(Things to do):
1: Based on the passage on emission sources below, decide whether each statement agrees with it. Answer yes or no for each, and quote the deciding words. (a) Road transport is assigned the code SNAP7. (b) Railway transport is placed under SNAP9. (c) For each type of source, the proxy variables in Figure 3 are listed in ascending order of how often they are used.
2: Repeat word for word everything in the passage on emission sources from "In order to" down to "and agriculture (SNAP10).".

-- Start Text passage --

In order to describe the types of polluting sources treated by each study, the categories of sources that make up the framework of the CORINAIR methodology, consisting of 11 emission categories, each of which has been assigned a Selected Nomenclature for sources of Air Pollution (SNAP) code, have been considered (EMEP/EEE 2019): energy production (SNAP1), residential central heating (SNAP2), industrial combustion (SNAP3), industrial processes (SNAP4), coal extraction (SNAP5), distribution of fuels (SNAP5), solvents use (SNAP6), road transport (SNAP7), off-road vehicles and machinery (consisting of construction and other industrial vehicles/machinery, agriculture, forestry, household and gardening vehicles/machinery, and railway transport) (SNAP8), aviation (SNAP8), cargo shipping (SNAP8), local ferries (SNAP8), waste treatment and disposal (SNAP9), and agriculture (SNAP10).

Figure 3 shows the distribution of the articles amongst the different emission sources, as well as the type of proxy variables used for the disaggregation of the inventories. The proxy variables are indicated, for each type of source, in descending order with respect to their frequency of use.

-- End Text passage --
-- Start Dataset excerpts --

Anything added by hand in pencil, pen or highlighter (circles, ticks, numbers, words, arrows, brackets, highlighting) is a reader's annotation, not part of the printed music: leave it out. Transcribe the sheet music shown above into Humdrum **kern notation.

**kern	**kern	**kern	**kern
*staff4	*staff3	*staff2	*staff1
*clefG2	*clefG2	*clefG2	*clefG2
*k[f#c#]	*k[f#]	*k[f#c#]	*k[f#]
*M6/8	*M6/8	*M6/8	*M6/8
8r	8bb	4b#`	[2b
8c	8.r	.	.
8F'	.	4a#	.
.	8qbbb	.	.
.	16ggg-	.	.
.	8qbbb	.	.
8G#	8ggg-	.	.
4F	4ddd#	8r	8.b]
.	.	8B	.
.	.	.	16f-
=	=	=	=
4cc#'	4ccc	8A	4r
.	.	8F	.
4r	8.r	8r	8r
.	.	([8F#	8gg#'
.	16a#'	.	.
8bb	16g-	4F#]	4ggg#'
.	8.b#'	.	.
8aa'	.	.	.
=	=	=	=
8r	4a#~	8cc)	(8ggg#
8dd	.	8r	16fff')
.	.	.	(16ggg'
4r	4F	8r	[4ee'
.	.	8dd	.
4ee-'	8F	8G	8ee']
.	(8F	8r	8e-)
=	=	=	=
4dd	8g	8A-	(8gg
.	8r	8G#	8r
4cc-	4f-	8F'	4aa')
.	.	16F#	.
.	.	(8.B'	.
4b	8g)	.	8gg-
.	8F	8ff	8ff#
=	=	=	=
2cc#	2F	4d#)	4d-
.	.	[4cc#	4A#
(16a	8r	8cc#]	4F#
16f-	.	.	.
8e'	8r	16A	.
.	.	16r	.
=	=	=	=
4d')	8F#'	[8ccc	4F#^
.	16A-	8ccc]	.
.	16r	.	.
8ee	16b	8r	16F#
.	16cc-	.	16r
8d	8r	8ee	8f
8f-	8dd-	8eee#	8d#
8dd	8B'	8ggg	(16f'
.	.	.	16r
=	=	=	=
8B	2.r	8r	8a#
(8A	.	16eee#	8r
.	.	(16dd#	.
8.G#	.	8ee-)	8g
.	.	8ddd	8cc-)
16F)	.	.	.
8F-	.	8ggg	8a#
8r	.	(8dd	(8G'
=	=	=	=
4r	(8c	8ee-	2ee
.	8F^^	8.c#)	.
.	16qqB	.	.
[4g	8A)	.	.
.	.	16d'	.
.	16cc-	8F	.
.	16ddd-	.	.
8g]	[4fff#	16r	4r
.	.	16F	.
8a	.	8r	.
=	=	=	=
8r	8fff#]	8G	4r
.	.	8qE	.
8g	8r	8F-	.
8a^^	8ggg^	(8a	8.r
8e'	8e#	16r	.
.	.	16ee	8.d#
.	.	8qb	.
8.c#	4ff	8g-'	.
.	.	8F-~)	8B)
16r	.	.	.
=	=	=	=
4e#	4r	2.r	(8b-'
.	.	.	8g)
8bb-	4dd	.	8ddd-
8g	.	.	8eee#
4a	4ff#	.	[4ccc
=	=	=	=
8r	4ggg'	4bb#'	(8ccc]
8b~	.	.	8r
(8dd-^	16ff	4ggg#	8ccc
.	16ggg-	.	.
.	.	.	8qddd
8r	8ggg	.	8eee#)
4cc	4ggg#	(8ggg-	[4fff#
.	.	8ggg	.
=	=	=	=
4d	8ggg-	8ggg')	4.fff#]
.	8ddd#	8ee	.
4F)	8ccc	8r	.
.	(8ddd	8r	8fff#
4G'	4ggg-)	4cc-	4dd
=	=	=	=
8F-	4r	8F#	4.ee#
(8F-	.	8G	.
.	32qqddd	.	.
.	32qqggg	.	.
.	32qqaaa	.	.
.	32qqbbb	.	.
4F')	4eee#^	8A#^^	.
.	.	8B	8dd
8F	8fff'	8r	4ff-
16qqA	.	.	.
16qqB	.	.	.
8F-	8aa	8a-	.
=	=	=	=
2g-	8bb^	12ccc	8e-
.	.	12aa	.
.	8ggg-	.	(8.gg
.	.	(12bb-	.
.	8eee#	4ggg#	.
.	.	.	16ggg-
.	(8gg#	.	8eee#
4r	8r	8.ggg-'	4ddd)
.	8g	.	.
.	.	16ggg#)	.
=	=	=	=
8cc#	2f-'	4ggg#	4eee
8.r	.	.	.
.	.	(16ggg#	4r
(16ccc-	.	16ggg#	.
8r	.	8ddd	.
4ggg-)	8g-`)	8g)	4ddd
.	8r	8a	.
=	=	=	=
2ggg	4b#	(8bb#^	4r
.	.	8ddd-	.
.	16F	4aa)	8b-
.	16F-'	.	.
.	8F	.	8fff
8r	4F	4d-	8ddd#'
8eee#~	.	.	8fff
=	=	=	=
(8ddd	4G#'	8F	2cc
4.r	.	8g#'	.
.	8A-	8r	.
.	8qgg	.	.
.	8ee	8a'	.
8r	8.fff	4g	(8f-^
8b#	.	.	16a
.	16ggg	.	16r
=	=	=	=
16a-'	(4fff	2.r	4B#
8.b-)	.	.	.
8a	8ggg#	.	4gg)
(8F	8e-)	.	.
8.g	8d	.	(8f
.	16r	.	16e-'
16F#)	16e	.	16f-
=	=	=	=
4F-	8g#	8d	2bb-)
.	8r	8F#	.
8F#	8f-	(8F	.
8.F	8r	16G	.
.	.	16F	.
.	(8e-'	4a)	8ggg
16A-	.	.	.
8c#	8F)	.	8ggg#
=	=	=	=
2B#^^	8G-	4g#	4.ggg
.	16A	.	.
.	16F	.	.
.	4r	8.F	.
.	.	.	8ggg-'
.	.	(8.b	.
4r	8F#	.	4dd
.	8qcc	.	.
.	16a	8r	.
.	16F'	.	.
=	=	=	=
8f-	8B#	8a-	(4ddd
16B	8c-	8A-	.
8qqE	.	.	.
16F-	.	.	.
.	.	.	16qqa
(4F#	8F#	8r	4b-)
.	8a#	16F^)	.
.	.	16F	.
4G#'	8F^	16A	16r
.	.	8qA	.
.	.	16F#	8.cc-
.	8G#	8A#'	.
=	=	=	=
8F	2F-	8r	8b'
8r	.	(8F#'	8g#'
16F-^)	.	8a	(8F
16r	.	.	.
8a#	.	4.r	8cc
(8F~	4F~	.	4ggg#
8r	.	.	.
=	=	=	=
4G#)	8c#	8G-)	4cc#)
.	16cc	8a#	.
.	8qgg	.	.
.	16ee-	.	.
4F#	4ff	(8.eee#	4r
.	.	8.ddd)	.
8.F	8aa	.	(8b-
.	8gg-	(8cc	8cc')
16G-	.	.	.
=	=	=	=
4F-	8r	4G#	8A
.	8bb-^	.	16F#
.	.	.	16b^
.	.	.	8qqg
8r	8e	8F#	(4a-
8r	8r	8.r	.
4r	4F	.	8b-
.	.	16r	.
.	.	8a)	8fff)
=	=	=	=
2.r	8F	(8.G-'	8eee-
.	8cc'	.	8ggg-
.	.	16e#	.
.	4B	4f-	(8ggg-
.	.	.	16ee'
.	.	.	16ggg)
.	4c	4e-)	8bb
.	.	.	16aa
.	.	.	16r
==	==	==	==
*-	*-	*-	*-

-- End Dataset excerpts --

(Solved problems):
1:
(a) Yes: "road transport (SNAP7)"
(b) No: "and railway transport) (SNAP8)"
(c) No: "in descending order with respect to their frequency of use"

2:
In order to describe the types of polluting sources treated by each study, the categories of sources that make up the framework of the CORINAIR methodology, consisting of 11 emission categories, each of which has been assigned a Selected Nomenclature for sources of Air Pollution (SNAP) code, have been considered (EMEP/EEE 2019): energy production (SNAP1), residential central heating (SNAP2), industrial combustion (SNAP3), industrial processes (SNAP4), coal extraction (SNAP5), distribution of fuels (SNAP5), solvents use (SNAP6), road transport (SNAP7), off-road vehicles and machinery (consisting of construction and other industrial vehicles/machinery, agriculture, forestry, household and gardening vehicles/machinery, and railway transport) (SNAP8), aviation (SNAP8), cargo shipping (SNAP8), local ferries (SNAP8), waste treatment and disposal (SNAP9), and agriculture (SNAP10).